[Haskell-cafe] Type System vs Test Driven Development

Serguey Zefirov sergueyz at gmail.com
Thu Jan 6 11:36:55 CET 2011

2011/1/6 Evan Laforge <qdunkan at gmail.com>:
>> QuickCheck especially is great because it automates this tedious work:
>> it fuzzes out the input for you and you get to think in terms of
>> higher-level invariants when testing your code. Since about six months
>> ago with the introduction of JUnit XML support in test-framework, we
>> also have plug-in instrumentation support with continuous integration
>> tools like Hudson:
> Incidentally, I've never been able to figure out how to use
> QuickCheck.  Maybe it has more to do with my particular app, but
> QuickCheck seems to expect simple input data and simple properties
> that should hold relating the input and output, and in my experience
> that's almost never true.  For instance, I want to ascertain that a
> function is true for "compatible" signals and false for "incompatible"
> ones, where the definition of compatible is quirky and complex.  I can
> make quickcheck generate lots of random signals, but to make sure the
> "compatible" is right means reimplementing the "compatible" function.

Saved entries

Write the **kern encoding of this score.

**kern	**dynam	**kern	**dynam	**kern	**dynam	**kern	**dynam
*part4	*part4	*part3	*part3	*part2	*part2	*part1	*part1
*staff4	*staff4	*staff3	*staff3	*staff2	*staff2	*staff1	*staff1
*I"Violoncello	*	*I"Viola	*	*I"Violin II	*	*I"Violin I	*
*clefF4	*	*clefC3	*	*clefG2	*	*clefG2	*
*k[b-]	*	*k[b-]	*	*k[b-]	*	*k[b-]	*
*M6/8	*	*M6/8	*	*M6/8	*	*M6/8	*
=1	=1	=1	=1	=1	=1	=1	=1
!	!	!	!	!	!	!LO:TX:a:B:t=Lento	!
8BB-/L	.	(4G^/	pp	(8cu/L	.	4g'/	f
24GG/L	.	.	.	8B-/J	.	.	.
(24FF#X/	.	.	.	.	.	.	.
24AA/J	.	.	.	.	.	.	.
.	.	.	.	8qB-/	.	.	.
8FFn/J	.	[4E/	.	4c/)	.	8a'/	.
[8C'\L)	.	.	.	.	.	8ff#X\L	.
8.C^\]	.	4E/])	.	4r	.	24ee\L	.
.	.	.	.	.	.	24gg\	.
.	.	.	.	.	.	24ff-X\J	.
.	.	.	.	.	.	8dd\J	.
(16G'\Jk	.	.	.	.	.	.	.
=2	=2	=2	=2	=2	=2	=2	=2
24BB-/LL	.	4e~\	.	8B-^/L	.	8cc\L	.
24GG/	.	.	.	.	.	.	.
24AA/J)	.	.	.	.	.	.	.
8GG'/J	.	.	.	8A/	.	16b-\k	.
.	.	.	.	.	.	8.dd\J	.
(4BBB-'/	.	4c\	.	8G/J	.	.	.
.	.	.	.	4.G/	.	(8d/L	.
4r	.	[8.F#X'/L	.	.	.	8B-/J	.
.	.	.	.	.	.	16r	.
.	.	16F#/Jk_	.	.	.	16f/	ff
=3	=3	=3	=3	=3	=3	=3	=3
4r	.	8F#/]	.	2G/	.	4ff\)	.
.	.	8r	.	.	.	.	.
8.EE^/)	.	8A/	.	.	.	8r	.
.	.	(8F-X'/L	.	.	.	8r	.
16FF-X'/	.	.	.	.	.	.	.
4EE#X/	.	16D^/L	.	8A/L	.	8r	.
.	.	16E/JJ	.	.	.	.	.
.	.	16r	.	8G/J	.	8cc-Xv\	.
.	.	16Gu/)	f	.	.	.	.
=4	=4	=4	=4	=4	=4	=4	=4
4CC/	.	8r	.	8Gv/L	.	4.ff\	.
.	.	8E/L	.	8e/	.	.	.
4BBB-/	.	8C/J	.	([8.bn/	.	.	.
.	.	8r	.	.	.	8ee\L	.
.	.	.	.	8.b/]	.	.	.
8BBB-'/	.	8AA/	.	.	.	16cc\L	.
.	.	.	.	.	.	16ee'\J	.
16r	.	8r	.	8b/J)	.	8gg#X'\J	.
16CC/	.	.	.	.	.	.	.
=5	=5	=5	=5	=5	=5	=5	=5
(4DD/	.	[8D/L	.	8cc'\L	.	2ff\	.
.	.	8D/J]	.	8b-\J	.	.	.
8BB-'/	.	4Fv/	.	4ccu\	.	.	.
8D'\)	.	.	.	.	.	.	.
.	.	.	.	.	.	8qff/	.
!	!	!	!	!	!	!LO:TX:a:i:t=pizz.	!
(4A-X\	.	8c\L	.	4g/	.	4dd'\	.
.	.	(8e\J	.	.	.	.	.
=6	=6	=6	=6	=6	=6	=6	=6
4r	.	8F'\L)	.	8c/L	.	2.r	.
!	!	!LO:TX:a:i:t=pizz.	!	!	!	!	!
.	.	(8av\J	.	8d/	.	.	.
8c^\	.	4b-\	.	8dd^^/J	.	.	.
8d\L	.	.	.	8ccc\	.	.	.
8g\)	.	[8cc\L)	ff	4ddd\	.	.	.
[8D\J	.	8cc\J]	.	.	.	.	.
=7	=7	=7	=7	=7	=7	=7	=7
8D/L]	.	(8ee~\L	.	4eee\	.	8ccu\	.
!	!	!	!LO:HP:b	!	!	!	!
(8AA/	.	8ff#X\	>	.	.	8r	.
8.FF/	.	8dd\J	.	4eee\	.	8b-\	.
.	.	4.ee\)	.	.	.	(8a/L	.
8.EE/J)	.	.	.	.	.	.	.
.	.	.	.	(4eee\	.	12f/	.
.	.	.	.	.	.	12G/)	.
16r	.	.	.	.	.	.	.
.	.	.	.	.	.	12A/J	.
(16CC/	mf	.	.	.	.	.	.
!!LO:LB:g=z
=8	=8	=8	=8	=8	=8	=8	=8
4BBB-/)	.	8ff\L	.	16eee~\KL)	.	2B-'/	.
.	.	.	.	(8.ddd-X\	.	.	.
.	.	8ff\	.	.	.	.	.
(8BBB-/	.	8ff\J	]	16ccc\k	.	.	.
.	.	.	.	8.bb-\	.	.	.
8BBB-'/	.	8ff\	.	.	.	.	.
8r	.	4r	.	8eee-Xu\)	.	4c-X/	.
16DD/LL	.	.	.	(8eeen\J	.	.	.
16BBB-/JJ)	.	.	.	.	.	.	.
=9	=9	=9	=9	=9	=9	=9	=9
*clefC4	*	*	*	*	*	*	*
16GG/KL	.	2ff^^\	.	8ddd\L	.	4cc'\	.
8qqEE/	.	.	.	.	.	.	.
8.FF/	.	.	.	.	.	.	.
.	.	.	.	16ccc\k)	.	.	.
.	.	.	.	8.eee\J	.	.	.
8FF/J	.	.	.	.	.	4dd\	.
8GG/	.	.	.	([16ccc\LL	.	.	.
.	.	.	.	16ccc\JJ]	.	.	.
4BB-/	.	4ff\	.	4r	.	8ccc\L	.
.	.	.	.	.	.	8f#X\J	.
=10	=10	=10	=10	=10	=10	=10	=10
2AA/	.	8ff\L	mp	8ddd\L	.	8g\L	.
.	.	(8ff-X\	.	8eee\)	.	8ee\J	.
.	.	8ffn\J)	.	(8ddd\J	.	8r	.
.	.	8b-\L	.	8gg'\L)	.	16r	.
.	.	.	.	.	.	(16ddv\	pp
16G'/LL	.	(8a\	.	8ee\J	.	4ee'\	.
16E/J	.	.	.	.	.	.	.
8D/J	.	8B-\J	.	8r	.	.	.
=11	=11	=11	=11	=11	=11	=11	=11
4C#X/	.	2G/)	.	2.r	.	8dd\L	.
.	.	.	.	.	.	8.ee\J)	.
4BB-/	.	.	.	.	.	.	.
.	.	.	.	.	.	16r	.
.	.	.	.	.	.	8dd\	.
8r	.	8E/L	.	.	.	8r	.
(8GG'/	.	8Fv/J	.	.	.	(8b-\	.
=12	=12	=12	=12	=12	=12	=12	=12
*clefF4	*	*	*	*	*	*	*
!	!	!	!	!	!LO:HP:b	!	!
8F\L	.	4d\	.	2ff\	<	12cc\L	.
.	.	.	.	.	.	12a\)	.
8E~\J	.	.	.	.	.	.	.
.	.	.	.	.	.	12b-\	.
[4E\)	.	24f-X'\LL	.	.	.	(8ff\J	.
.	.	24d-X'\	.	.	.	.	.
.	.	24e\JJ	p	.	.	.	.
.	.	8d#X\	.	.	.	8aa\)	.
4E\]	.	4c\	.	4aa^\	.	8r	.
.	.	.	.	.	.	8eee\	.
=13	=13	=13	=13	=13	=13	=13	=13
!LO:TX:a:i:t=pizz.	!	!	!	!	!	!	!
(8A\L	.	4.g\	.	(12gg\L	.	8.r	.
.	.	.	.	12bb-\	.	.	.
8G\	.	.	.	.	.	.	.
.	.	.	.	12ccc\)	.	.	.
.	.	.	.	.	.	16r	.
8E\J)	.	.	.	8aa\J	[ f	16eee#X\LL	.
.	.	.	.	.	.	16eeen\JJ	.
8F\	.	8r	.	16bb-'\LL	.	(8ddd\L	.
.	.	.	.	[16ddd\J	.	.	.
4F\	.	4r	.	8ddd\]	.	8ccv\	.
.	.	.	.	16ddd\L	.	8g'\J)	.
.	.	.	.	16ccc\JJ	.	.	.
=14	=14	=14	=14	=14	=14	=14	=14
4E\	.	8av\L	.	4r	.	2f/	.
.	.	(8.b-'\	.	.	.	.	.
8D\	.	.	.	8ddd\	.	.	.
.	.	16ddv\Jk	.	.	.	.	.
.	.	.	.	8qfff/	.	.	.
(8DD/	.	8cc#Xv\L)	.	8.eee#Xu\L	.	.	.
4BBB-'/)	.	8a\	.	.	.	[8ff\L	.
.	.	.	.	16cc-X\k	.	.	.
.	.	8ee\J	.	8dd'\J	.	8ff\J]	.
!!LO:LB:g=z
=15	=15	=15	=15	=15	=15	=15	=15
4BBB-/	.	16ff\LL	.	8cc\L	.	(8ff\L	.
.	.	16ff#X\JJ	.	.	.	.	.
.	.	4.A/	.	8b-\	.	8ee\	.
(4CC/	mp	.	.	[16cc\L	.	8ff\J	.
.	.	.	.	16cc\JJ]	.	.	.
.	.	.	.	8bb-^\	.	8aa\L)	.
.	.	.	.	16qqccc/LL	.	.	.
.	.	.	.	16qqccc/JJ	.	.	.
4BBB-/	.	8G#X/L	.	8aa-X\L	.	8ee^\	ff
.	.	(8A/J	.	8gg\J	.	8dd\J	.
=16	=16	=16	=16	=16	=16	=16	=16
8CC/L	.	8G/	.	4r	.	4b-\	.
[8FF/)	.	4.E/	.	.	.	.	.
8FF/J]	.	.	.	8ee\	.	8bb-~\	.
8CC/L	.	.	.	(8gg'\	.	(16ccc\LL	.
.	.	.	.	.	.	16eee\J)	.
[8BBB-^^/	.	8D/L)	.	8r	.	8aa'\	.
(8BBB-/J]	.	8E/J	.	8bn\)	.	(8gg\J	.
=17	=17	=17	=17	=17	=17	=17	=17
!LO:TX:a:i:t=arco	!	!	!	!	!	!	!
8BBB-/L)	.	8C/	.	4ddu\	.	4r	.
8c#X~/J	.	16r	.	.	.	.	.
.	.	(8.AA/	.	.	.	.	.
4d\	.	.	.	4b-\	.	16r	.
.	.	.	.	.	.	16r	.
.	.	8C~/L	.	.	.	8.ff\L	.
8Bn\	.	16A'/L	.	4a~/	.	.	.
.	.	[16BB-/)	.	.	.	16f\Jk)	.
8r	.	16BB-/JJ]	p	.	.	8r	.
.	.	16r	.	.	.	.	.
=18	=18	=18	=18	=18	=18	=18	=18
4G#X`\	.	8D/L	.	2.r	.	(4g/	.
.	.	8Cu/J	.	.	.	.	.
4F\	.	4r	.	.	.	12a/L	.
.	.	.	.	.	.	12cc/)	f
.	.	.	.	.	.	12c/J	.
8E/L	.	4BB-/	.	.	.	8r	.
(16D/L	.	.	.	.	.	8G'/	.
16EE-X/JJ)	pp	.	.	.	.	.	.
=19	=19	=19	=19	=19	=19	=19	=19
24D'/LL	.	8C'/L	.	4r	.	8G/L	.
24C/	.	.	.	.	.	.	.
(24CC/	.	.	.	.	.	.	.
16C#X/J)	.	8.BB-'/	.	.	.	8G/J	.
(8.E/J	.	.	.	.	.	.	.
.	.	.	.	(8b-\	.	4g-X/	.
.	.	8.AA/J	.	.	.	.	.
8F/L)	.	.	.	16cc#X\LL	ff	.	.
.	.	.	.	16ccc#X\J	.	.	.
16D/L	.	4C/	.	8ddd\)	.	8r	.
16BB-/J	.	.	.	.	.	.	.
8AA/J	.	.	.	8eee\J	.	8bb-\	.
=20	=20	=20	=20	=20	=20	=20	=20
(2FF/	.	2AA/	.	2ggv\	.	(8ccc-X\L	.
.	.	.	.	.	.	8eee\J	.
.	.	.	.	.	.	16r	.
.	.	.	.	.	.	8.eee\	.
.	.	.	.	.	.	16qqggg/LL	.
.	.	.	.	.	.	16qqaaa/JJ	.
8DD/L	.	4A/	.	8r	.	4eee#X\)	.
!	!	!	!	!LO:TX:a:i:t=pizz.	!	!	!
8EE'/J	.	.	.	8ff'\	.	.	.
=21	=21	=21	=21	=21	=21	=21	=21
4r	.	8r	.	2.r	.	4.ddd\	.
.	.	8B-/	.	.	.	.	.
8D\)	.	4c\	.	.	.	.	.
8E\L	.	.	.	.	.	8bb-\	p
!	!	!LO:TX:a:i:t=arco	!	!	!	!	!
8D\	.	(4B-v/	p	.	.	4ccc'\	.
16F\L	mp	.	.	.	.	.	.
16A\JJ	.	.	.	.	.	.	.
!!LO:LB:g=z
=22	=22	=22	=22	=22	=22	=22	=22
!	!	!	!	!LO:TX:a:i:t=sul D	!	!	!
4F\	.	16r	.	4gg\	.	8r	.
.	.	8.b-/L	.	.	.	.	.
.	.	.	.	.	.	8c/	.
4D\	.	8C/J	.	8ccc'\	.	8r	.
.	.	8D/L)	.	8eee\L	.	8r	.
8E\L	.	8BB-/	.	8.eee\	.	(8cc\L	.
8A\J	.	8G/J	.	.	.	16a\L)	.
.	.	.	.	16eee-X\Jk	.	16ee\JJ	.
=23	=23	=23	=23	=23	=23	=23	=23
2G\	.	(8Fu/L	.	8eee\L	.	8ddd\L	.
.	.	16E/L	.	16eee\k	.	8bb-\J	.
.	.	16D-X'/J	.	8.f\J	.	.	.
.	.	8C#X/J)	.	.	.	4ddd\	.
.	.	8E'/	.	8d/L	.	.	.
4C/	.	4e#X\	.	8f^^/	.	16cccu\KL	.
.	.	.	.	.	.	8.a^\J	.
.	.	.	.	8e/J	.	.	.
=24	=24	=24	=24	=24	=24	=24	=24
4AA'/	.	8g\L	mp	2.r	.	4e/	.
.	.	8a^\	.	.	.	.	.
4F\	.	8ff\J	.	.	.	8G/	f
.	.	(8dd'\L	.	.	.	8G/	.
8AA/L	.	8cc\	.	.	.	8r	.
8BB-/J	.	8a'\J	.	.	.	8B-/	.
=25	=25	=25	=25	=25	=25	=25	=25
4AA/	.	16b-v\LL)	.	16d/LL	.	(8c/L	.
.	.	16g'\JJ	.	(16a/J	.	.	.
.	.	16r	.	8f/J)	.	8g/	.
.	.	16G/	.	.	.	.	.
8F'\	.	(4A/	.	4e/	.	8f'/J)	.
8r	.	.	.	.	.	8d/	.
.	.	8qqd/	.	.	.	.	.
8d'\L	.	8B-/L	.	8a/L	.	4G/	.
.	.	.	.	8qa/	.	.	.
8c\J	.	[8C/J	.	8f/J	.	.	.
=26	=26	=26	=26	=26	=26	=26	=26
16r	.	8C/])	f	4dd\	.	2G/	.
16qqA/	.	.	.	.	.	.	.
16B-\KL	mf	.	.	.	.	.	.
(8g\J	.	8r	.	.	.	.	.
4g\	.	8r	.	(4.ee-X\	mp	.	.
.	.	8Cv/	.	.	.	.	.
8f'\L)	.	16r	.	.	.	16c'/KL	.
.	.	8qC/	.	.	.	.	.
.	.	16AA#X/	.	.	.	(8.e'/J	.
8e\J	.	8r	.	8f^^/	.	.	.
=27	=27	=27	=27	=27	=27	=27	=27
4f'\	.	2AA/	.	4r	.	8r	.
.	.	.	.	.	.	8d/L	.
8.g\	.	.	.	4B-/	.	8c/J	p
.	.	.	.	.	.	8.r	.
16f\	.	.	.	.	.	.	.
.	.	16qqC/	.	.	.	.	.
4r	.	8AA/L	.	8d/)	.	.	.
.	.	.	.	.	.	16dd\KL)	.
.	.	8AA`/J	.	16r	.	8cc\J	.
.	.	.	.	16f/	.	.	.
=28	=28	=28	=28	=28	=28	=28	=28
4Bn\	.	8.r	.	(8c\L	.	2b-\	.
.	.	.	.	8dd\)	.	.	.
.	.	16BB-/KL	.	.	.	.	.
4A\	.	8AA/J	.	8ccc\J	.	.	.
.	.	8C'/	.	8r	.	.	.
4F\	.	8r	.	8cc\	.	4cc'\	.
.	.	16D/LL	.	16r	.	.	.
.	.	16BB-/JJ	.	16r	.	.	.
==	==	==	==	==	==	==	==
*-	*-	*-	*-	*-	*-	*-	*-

Work task 1:
Name every testing or continuous integration tool that the mailing list post mentions.
Work task 2:
Resume the mailing list post about type systems and test-driven development, starting right after its final sentence.

Answer section 1:
QuickCheck, test-framework, JUnit, Hudson

Answer section 2:
I should say that this reimplementation would be good. If you can
compare two implementations (one in plain Haskell and second in
declarative QuickCheck rules) you will be better that with only one.

We did that when testing implementations of commands in CPU model. Our
model was built to specification and we have to be sure we implement
it right. One problem was in CPU flags setup, specification was
defined in terms of bit manipulation, we wrote tests that did the same
but with ordinary arithmetic. Like carry = (a+b) `shirtR` 8 was
compared with carry = bit operandA 7 && bit operandB 7 && not (bit
result 7). We found errors in our implementation, we fixed them and
there was almost no errors found after that.

Doing two implementation for testing purposes can be boldly likened to
code review with only one person.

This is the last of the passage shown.